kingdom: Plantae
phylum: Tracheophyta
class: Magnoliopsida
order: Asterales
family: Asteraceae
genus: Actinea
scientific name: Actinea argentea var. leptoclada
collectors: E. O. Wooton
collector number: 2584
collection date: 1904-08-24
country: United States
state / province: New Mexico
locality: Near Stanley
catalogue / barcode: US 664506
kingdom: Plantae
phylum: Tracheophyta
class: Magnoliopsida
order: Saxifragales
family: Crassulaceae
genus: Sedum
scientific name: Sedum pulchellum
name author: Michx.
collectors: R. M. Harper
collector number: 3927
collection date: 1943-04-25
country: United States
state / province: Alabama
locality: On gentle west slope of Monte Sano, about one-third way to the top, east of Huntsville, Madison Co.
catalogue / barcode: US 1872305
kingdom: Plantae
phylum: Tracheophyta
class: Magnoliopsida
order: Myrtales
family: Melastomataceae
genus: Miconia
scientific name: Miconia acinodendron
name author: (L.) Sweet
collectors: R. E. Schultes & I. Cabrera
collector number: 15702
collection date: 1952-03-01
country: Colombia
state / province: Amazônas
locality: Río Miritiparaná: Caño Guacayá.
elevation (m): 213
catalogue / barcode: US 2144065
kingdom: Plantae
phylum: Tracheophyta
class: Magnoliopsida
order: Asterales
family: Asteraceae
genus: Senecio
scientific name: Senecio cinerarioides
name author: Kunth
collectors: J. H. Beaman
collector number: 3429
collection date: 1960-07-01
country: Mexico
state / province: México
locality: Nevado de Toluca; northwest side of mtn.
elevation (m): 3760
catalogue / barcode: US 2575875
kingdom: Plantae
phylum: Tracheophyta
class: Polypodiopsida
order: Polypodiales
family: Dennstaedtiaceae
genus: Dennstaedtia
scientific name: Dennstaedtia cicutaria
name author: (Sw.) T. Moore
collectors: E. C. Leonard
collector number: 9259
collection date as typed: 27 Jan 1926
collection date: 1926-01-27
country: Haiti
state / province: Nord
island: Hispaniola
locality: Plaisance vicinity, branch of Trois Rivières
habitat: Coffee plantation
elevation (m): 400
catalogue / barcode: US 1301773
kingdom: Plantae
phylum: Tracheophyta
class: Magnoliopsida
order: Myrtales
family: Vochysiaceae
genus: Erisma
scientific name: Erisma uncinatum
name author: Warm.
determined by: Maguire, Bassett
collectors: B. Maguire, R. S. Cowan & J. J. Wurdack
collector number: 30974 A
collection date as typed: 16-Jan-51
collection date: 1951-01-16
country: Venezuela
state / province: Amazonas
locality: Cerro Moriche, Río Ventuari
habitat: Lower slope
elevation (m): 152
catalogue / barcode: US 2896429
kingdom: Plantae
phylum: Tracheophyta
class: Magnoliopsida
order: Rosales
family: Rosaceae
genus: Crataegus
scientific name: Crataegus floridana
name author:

Brief:
Pull out each line of the records above that contains the word "scientific".

Response below:
scientific name: Actinea argentea var. leptoclada
scientific name: Sedum pulchellum
scientific name: Miconia acinodendron
scientific name: Senecio cinerarioides
scientific name: Dennstaedtia cicutaria
scientific name: Erisma uncinatum
scientific name: Crataegus floridana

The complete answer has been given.